> [Datensatzeinträge]:

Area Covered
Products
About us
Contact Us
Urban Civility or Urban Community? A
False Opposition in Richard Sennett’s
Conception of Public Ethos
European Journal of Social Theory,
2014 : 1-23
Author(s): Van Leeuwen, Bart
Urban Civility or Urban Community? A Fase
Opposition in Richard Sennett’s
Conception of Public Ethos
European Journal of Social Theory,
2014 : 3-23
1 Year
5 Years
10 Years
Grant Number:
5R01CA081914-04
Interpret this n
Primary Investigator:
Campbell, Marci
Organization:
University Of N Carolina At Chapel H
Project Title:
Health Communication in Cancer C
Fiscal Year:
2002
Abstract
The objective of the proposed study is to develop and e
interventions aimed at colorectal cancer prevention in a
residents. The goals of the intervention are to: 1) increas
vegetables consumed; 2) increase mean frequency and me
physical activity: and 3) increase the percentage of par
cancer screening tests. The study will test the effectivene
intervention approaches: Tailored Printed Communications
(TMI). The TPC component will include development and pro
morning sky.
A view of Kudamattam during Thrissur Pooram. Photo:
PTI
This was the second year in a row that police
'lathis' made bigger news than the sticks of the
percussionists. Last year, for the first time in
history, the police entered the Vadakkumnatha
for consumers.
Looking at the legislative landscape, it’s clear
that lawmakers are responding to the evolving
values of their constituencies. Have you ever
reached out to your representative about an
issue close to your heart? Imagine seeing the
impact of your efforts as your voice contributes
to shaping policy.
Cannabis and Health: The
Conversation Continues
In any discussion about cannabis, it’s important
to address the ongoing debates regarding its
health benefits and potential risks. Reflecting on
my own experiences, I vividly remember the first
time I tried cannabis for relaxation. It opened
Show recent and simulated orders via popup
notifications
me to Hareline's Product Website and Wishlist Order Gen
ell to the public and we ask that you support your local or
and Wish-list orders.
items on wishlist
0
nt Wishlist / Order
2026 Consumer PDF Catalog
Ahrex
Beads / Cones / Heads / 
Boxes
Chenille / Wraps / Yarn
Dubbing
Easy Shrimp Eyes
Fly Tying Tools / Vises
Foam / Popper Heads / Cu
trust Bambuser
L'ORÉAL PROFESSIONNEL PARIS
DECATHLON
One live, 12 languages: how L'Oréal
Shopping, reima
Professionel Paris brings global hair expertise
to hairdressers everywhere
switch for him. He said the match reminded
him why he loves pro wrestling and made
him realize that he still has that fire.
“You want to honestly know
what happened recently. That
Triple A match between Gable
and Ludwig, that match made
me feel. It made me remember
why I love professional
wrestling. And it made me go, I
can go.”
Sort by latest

> [Aufgabe]: Geben Sie sämtliche Zeilen aller Einträge oben Zeichen für Zeichen wieder.

> [Ergebnis]:
Area Covered
Products
About us
Contact Us
Urban Civility or Urban Community? A
False Opposition in Richard Sennett’s
Conception of Public Ethos
European Journal of Social Theory,
2014 : 1-23
Author(s): Van Leeuwen, Bart
Urban Civility or Urban Community? A Fase
Opposition in Richard Sennett’s
Conception of Public Ethos
European Journal of Social Theory,
2014 : 3-23
1 Year
5 Years
10 Years
Grant Number:
5R01CA081914-04
Interpret this n
Primary Investigator:
Campbell, Marci
Organization:
University Of N Carolina At Chapel H
Project Title:
Health Communication in Cancer C
Fiscal Year:
2002
Abstract
The objective of the proposed study is to develop and e
interventions aimed at colorectal cancer prevention in a
residents. The goals of the intervention are to: 1) increas
vegetables consumed; 2) increase mean frequency and me
physical activity: and 3) increase the percentage of par
cancer screening tests. The study will test the effectivene
intervention approaches: Tailored Printed Communications
(TMI). The TPC component will include development and pro
morning sky.
A view of Kudamattam during Thrissur Pooram. Photo:
PTI
This was the second year in a row that police
'lathis' made bigger news than the sticks of the
percussionists. Last year, for the first time in
history, the police entered the Vadakkumnatha
for consumers.
Looking at the legislative landscape, it’s clear
that lawmakers are responding to the evolving
values of their constituencies. Have you ever
reached out to your representative about an
issue close to your heart? Imagine seeing the
impact of your efforts as your voice contributes
to shaping policy.
Cannabis and Health: The
Conversation Continues
In any discussion about cannabis, it’s important
to address the ongoing debates regarding its
health benefits and potential risks. Reflecting on
my own experiences, I vividly remember the first
time I tried cannabis for relaxation. It opened
Show recent and simulated orders via popup
notifications
me to Hareline's Product Website and Wishlist Order Gen
ell to the public and we ask that you support your local or
and Wish-list orders.
items on wishlist
0
nt Wishlist / Order
2026 Consumer PDF Catalog
Ahrex
Beads / Cones / Heads / 
Boxes
Chenille / Wraps / Yarn
Dubbing
Easy Shrimp Eyes
Fly Tying Tools / Vises
Foam / Popper Heads / Cu
trust Bambuser
L'ORÉAL PROFESSIONNEL PARIS
DECATHLON
One live, 12 languages: how L'Oréal
Shopping, reima
Professionel Paris brings global hair expertise
to hairdressers everywhere
switch for him. He said the match reminded
him why he loves pro wrestling and made
him realize that he still has that fire.
“You want to honestly know
what happened recently. That
Triple A match between Gable
and Ludwig, that match made
me feel. It made me remember
why I love professional
wrestling. And it made me go, I
can go.”
Sort by latest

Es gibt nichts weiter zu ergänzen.